- Born: 1840s
- Occupation: Writer
- Writing career
- Period: 1850s–1860s
- Subject: Dalit literature
- Notable work: Mang Maharanchya Dukkhavishayi (1855)

= Muktabai Salve =

Indian author

Muktabai Salve was a nineteenth-century Indian writer, who is considered one of the earliest Dalit women figures who contributed to the early Dalit literary movement. She is known for an early critique of caste and gender discrimination in her essay Mang Maharachya Dukhavishayi (lit. 'Grief of Mang-Mahars'). She belonged to the Mang community and was educated at a school run by social reformer Jyotirao Phule and his wife Savitribai Phule.

== Career ==
Born into the Mang community, Muktabai had studied in Jyotiba Phule and Savitribai Phule's school for around three years since the age of 10. Historian Shailaja Paik writes that Salve's 'newly acquired literacy' allowed her to articulate the social suffering of Untouchable communities and to question prevailing caste hierarchies and Brahman authority. In 1855, at the age of fourteen, Salve authored an essay titled Mang Maharachya Dukhavishayi (lit. 'Grief of Mang-Mahars') published in the Marathi periodical Dnyanodaya (lit. 'Rise of Knowledge'). In the essay, she discussed the caste based inequality and criticised Brahminical domination. Paik notes that through the essay Salve connected personal experiences of suffering with broader structures of gender and caste power in colonial society. In this context, Paik considers her "an early enunciator of intersectionality."

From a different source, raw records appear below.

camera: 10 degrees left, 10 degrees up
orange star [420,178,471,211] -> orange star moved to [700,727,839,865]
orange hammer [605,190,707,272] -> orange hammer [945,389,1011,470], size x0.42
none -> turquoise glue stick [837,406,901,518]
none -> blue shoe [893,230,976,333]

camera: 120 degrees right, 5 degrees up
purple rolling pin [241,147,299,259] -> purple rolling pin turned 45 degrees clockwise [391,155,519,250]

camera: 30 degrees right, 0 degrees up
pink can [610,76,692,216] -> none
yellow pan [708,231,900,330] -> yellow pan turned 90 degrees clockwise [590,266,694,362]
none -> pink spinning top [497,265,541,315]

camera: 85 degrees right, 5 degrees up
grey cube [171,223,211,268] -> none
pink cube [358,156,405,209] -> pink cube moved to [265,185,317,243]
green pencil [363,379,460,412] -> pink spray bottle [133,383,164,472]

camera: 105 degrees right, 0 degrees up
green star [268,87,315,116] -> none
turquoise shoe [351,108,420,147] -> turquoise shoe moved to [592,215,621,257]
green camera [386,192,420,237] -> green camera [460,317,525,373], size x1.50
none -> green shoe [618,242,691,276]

According to Hanumant Ajinath Lokhande, Salve's essay represents a significant early articulation of Dalit consciousness in literature and "the genealogy of Dalit literature can be traced in Salve's essay." Lokhande refers to her as the 'first Dalit feminist writer' of India.

Later, in 1946, Salve's essay was reprinted in the Dnyanodaya Centenary Volumes, edited by B. P. Hivale. Apart from her 1855 essay, little is known about Salve's later life. Sharmila Rege dedicated her book Writing Caste, Writing Gender to Salve and referred to her essay as "the first feminist testimonio."